Reproduce every line of the listing below without changing any characters, spacing, or line order.

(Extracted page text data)
/---

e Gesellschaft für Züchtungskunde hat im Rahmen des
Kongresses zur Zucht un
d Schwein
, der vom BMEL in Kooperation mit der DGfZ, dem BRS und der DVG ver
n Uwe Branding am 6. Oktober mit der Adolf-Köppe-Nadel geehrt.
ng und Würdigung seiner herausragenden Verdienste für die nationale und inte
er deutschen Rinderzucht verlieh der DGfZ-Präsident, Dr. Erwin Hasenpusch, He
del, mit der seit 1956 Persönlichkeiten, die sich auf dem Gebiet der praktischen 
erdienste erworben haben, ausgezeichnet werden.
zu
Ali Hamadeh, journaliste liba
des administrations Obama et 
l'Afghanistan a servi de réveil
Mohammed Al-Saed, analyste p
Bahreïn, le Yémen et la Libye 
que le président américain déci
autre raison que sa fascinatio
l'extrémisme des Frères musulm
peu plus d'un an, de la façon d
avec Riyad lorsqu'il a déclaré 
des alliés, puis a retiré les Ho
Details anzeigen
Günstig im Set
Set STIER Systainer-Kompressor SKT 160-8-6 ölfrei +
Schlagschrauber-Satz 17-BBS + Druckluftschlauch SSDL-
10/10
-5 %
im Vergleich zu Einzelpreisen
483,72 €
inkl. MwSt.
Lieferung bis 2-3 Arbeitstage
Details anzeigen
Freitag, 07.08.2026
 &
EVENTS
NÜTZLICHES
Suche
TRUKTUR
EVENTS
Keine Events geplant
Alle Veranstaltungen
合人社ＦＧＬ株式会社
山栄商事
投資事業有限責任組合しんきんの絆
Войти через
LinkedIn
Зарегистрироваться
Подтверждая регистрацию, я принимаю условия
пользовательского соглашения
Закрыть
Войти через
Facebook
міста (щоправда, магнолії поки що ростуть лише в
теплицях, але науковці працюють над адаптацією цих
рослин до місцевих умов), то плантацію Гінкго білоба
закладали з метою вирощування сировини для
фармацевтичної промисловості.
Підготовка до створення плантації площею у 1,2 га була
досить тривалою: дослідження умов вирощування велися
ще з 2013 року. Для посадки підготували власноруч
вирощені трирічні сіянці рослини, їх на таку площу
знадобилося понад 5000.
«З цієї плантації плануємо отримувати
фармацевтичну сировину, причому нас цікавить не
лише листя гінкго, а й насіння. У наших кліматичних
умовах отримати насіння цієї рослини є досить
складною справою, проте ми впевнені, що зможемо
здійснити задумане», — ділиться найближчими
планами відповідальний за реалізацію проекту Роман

\---

**Written solution**
e Gesellschaft für Züchtungskunde hat im Rahmen des
Kongresses zur Zucht un
d Schwein
, der vom BMEL in Kooperation mit der DGfZ, dem BRS und der DVG ver
n Uwe Branding am 6. Oktober mit der Adolf-Köppe-Nadel geehrt.
ng und Würdigung seiner herausragenden Verdienste für die nationale und inte
er deutschen Rinderzucht verlieh der DGfZ-Präsident, Dr. Erwin Hasenpusch, He
del, mit der seit 1956 Persönlichkeiten, die sich auf dem Gebiet der praktischen 
erdienste erworben haben, ausgezeichnet werden.
zu
Ali Hamadeh, journaliste liba
des administrations Obama et 
l'Afghanistan a servi de réveil
Mohammed Al-Saed, analyste p
Bahreïn, le Yémen et la Libye 
que le président américain déci
autre raison que sa fascinatio
l'extrémisme des Frères musulm
peu plus d'un an, de la façon d
avec Riyad lorsqu'il a déclaré 
des alliés, puis a retiré les Ho
Details anzeigen
Günstig im Set
Set STIER Systainer-Kompressor SKT 160-8-6 ölfrei +
Schlagschrauber-Satz 17-BBS + Druckluftschlauch SSDL-
10/10
-5 %
im Vergleich zu Einzelpreisen
483,72 €
inkl. MwSt.
Lieferung bis 2-3 Arbeitstage
Details anzeigen
Freitag, 07.08.2026
 &
EVENTS
NÜTZLICHES
Suche
TRUKTUR
EVENTS
Keine Events geplant
Alle Veranstaltungen
合人社ＦＧＬ株式会社
山栄商事
投資事業有限責任組合しんきんの絆
Войти через
LinkedIn
Зарегистрироваться
Подтверждая регистрацию, я принимаю условия
пользовательского соглашения
Закрыть
Войти через
Facebook
міста (щоправда, магнолії поки що ростуть лише в
теплицях, але науковці працюють над адаптацією цих
рослин до місцевих умов), то плантацію Гінкго білоба
закладали з метою вирощування сировини для
фармацевтичної промисловості.
Підготовка до створення плантації площею у 1,2 га була
досить тривалою: дослідження умов вирощування велися
ще з 2013 року. Для посадки підготували власноруч
вирощені трирічні сіянці рослини, їх на таку площу
знадобилося понад 5000.
«З цієї плантації плануємо отримувати
фармацевтичну сировину, причому нас цікавить не
лише листя гінкго, а й насіння. У наших кліматичних
умовах отримати насіння цієї рослини є досить
складною справою, проте ми впевнені, що зможемо
здійснити задумане», — ділиться найближчими
планами відповідальний за реалізацію проекту Роман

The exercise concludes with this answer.